Scientists decipher how the lungs break into a severe COVID-19 imaging test

In the study, published in the journal eLife, scientists developed a new X-ray strategy that enables high-resolution three-dimensional images of inflamed lung tissue with the new SARS-CoV-2 coronavirus.

Using the new method, the researchers, who added those at the University of Gottingen in Germany, observed significant adjustments to blood vessels, inflammation and a deposit of dead proteins and cells in the walls of small air sacs of the lungs called alveoli.

They said these adjustments make exchanging fuel through the organ complicated or impossible.

Scientists say the new imaging technique makes it imaginable to visualize those settings for the first time in larger, uncut, dyeing, or damaging tissue tissue volumes.

They said it is very suitable for insinuating small blood vessels and their branches in 3 dimensions, locating the immune formula that cells provide at inflammation sites, and measuring the thickness of alveoter walls.

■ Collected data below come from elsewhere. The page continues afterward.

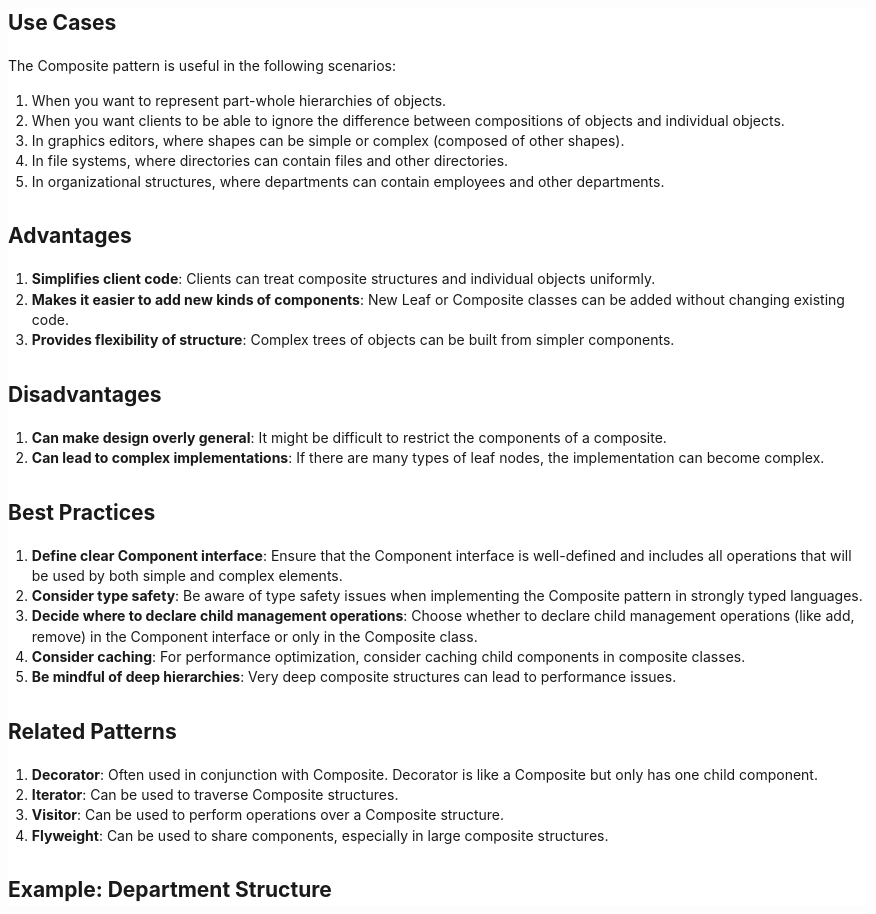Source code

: ## Use Cases

The Composite pattern is useful in the following scenarios:

1. When you want to represent part-whole hierarchies of objects.
2. When you want clients to be able to ignore the difference between compositions of objects and individual objects.
3. In graphics editors, where shapes can be simple or complex (composed of other shapes).
4. In file systems, where directories can contain files and other directories.
5. In organizational structures, where departments can contain employees and other departments.

## Advantages

1. **Simplifies client code**: Clients can treat composite structures and individual objects uniformly.
2. **Makes it easier to add new kinds of components**: New Leaf or Composite classes can be added without changing existing code.
3. **Provides flexibility of structure**: Complex trees of objects can be built from simpler components.

## Disadvantages

1. **Can make design overly general**: It might be difficult to restrict the components of a composite.
2. **Can lead to complex implementations**: If there are many types of leaf nodes, the implementation can become complex.

## Best Practices

1. **Define clear Component interface**: Ensure that the Component interface is well-defined and includes all operations that will be used by both simple and complex elements.
2. **Consider type safety**: Be aware of type safety issues when implementing the Composite pattern in strongly typed languages.
3. **Decide where to declare child management operations**: Choose whether to declare child management operations (like add, remove) in the Component interface or only in the Composite class.
4. **Consider caching**: For performance optimization, consider caching child components in composite classes.
5. **Be mindful of deep hierarchies**: Very deep composite structures can lead to performance issues.

## Related Patterns

1. **Decorator**: Often used in conjunction with Composite. Decorator is like a Composite but only has one child component.
2. **Iterator**: Can be used to traverse Composite structures.
3. **Visitor**: Can be used to perform operations over a Composite structure.
4. **Flyweight**: Can be used to share components, especially in large composite structures.

## Example: Department Structure
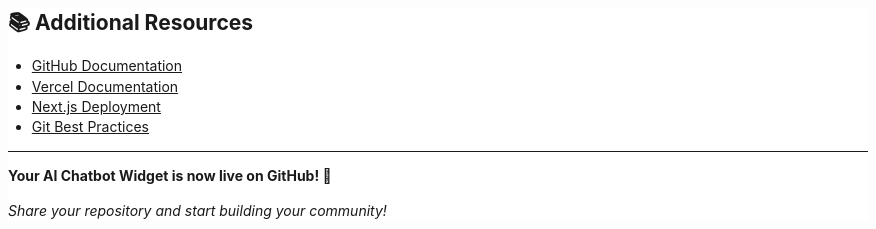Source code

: ## 📚 Additional Resources

- [GitHub Documentation](https://docs.github.com/)
- [Vercel Documentation](https://vercel.com/docs)
- [Next.js Deployment](https://nextjs.org/docs/deployment)
- [Git Best Practices](https://git-scm.com/book)

---

**Your AI Chatbot Widget is now live on GitHub! 🎉**

*Share your repository and start building your community!*
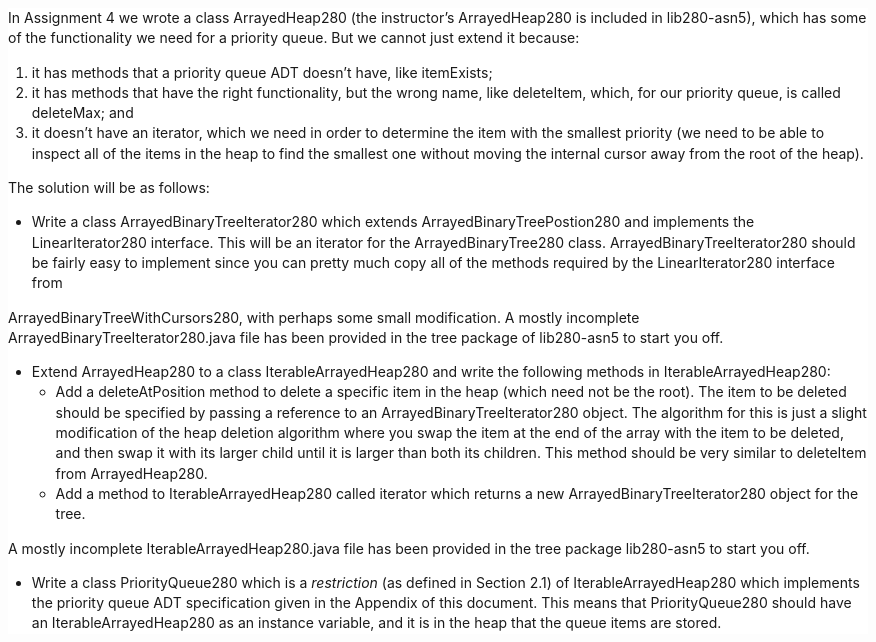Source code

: In Assignment 4 we wrote a class ArrayedHeap280 (the instructor’s ArrayedHeap280 is included in lib280-asn5), which has some of the functionality we need for a priority queue. But we cannot just extend it because:

<ol>

 <li>it has methods that a priority queue ADT doesn’t have, like itemExists;</li>

 <li>it has methods that have the right functionality, but the wrong name, like deleteItem, which, for our priority queue, is called deleteMax; and</li>

 <li>it doesn’t have an iterator, which we need in order to determine the item with the smallest priority (we need to be able to inspect all of the items in the heap to find the smallest one without moving the internal cursor away from the root of the heap).</li>

</ol>

The solution will be as follows:

<ul>

 <li>Write a class ArrayedBinaryTreeIterator280 which extends ArrayedBinaryTreePostion280 and implements the LinearIterator280 interface. This will be an iterator for the ArrayedBinaryTree280 class. ArrayedBinaryTreeIterator280 should be fairly easy to implement since you can pretty much copy all of the methods required by the LinearIterator280 interface from</li>

</ul>

ArrayedBinaryTreeWithCursors280, with perhaps some small modification. A mostly incomplete ArrayedBinaryTreeIterator280.java file has been provided in the tree package of lib280-asn5 to start you off.

<ul>

 <li>Extend ArrayedHeap280 to a class IterableArrayedHeap280 and write the following methods in IterableArrayedHeap280:

  <ul>

   <li>Add a deleteAtPosition method to delete a specific item in the heap (which need not be the root). The item to be deleted should be specified by passing a reference to an ArrayedBinaryTreeIterator280 object. The algorithm for this is just a slight modification of the heap deletion algorithm where you swap the item at the end of the array with the item to be deleted, and then swap it with its larger child until it is larger than both its children. This method should be very similar to deleteItem from ArrayedHeap280.</li>

   <li>Add a method to IterableArrayedHeap280 called iterator which returns a new ArrayedBinaryTreeIterator280 object for the tree.</li>

  </ul></li>

</ul>

A mostly incomplete IterableArrayedHeap280.java file has been provided in the tree package lib280-asn5 to start you off.

<ul>

 <li>Write a class PriorityQueue280 which is a <em>restriction </em>(as defined in Section 2.1) of IterableArrayedHeap280 which implements the priority queue ADT specification given in the Appendix of this document. This means that PriorityQueue280 should have an IterableArrayedHeap280 as an instance variable, and it is in the heap that the queue items are stored.</li>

Due to the three-dimensional reconstruction of lung tissue, the researchers said knowledge can also be used to simulate fuel exchanges in the organ.

Because X-rays penetrate deep into tissues, they said scientists can use the approach to perceive the dating between the microscopic arrangement of tissues and the broader function of an organ.

“Based on this first proof-of-concept study, we propose multi-scale phase contrast X-ray tomography as a tool to get to the bottom of the pathophysiology of COVID-19,” the researchers wrote in the study.

For scientists, this strategy will help advance remedies and medications to save or mitigate severe lung damage caused by COVID-19, or to promote healing.

“Only when we can obviously see and perceive what is happening can we expand specific interventions and medicines,” said Danny Jonigk, co-author of the study at Hanover Medical University in Germany.

This story was published from a firm thread without converting the text. Only the name has been changed.